WHAT IS BEING ASKED
Update the entries from the first one through the line containing "Redukce underline: none -> present" by replacing "colour" with "color", and leave everything else unchanged.

Dataset records
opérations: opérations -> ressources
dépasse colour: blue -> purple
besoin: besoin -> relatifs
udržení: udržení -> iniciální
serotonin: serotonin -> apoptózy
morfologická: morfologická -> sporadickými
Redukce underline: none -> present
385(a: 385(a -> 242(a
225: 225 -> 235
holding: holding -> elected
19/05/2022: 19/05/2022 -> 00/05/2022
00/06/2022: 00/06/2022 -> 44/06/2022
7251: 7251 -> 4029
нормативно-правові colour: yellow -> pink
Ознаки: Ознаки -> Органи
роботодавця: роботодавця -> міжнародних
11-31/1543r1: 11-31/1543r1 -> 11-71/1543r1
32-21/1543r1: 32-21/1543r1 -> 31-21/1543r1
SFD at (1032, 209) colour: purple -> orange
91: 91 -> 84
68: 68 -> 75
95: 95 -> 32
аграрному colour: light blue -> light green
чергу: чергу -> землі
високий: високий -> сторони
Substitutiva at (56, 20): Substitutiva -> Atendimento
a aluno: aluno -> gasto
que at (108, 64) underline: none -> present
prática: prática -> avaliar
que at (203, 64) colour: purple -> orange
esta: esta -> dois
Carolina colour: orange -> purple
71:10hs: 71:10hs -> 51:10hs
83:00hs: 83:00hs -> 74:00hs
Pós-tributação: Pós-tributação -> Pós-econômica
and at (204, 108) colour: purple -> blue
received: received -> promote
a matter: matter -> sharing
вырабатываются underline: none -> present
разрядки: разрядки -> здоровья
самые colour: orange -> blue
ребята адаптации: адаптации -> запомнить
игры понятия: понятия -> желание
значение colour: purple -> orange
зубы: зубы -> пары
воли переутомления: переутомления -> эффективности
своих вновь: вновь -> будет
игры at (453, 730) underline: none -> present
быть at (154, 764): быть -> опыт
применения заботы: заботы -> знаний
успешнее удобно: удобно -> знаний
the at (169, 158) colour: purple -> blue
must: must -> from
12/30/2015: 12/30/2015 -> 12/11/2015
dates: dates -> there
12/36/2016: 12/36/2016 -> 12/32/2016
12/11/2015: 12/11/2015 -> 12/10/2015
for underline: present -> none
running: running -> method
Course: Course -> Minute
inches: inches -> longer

EXERCISE OUTPUT
opérations: opérations -> ressources
dépasse color: blue -> purple
besoin: besoin -> relatifs
udržení: udržení -> iniciální
serotonin: serotonin -> apoptózy
morfologická: morfologická -> sporadickými
Redukce underline: none -> present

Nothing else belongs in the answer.